TASK MATERIAL:
━━━

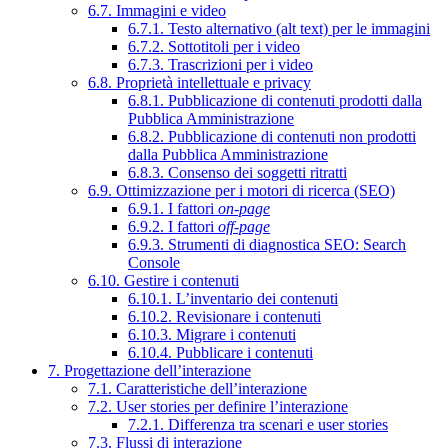
6.7. Immagini e video
6.7.1. Testo alternativo (alt text) per le immagini
6.7.2. Sottotitoli per i video
6.7.3. Trascrizioni per i video
6.8. Proprietà intellettuale e privacy
6.8.1. Pubblicazione di contenuti prodotti dalla
Pubblica Amministrazione
6.8.2. Pubblicazione di contenuti non prodotti
dalla Pubblica Amministrazione
6.8.3. Consenso dei soggetti ritratti
6.9. Ottimizzazione per i motori di ricerca (SEO)
6.9.1. I fattori
on-page
6.9.2. I fattori
off-page
6.9.3. Strumenti di diagnostica SEO: Search
Console
6.10. Gestire i contenuti
6.10.1. L’inventario dei contenuti
6.10.2. Revisionare i contenuti
6.10.3. Migrare i contenuti
6.10.4. Pubblicare i contenuti
7. Progettazione dell’interazione
7.1. Caratteristiche dell’interazione
7.2. User stories per definire l’interazione
7.2.1. Differenza tra scenari e user stories
7.3. Flussi di interazione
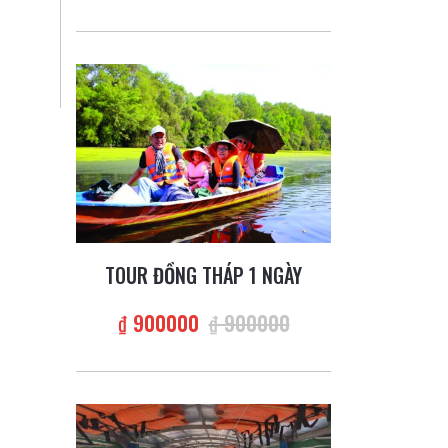
TOUR ĐỒNG THÁP 1 NGÀY
₫ 900000
₫ 900000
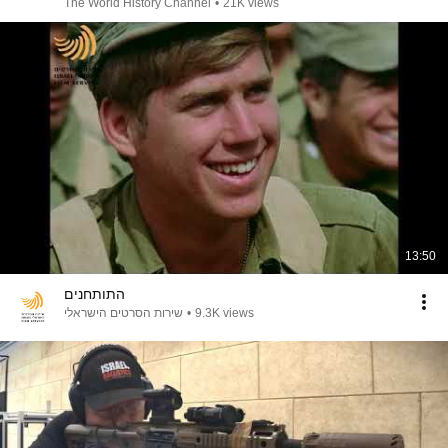
The World History Channel
•
21K views
13:50
התותחנים
שירות הסרטים הישראלי
•
9.3K views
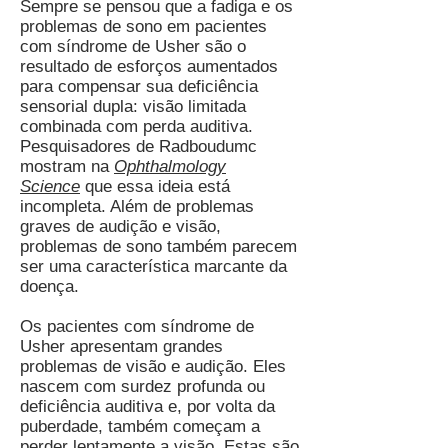
Sempre se pensou
que a fadiga e os
problemas de sono em pacientes
com síndrome de Usher são o
resultado de esforços aumentados
para compensar sua deficiência
sensorial dupla: visão limitada
combinada com perda auditiva.
Pesquisadores de Radboudumc
mostram na
Ophthalmology
Science
que essa ideia está
incompleta. Além de problemas
graves de audição e visão,
problemas de sono também parecem
ser uma característica marcante da
doença.
Os pacientes com síndrome de
Usher apresentam grandes
problemas de visão e audição. Eles
nascem com surdez profunda ou
deficiência auditiva e, por volta da
puberdade, também começam a
perder lentamente a visão. Estas são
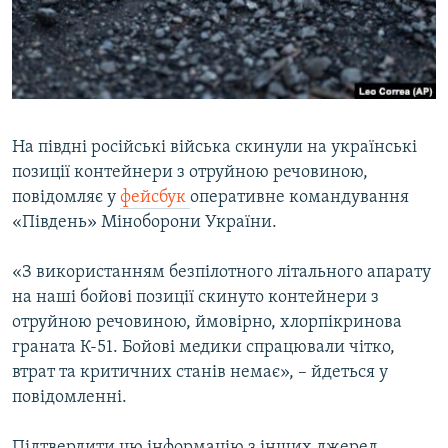
ВІДЕОУРОКИ «ELIFBE»
Русский
СВІДЧЕННЯ ОКУПАЦІЇ
Qırımtatar
УКРАЇНСЬКА ПРОБЛЕМА КРИМУ
ДОЛУЧАЙСЯ!
ІНФОГРАФІКА
На півдні російські війська скинули на українські
позиції контейнери з отруйною речовиною,
повідомляє у
фейсбук
оперативне командування
Усі сайти RFE/RL
«Південь» Міноборони України.
«З використанням безпілотного літального апарату
на наші бойові позиції скинуто контейнери з
отруйною речовиною, ймовірно, хлорпікринова
граната К-51. Бойові медики спрацювали чітко,
втрат та критичних станів немає», – йдеться у
повідомленні.
Підтвердити цю інформацію з інших джерел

━━━

DESCRIPTION OF THE TASK:
With all pictures omitted, return exactly the lines from the one containing "nascem com surdez profunda ou" through the end of the entries above.

EXERCISE OUTPUT:
nascem com surdez profunda ou
deficiência auditiva e, por volta da
puberdade, também começam a
perder lentamente a visão. Estas são
ВІДЕОУРОКИ «ELIFBE»
Русский
СВІДЧЕННЯ ОКУПАЦІЇ
Qırımtatar
УКРАЇНСЬКА ПРОБЛЕМА КРИМУ
ДОЛУЧАЙСЯ!
ІНФОГРАФІКА
На півдні російські війська скинули на українські
позиції контейнери з отруйною речовиною,
повідомляє у
фейсбук
оперативне командування
Усі сайти RFE/RL
«Південь» Міноборони України.
«З використанням безпілотного літального апарату
на наші бойові позиції скинуто контейнери з
отруйною речовиною, ймовірно, хлорпікринова
граната К-51. Бойові медики спрацювали чітко,
втрат та критичних станів немає», – йдеться у
повідомленні.
Підтвердити цю інформацію з інших джерел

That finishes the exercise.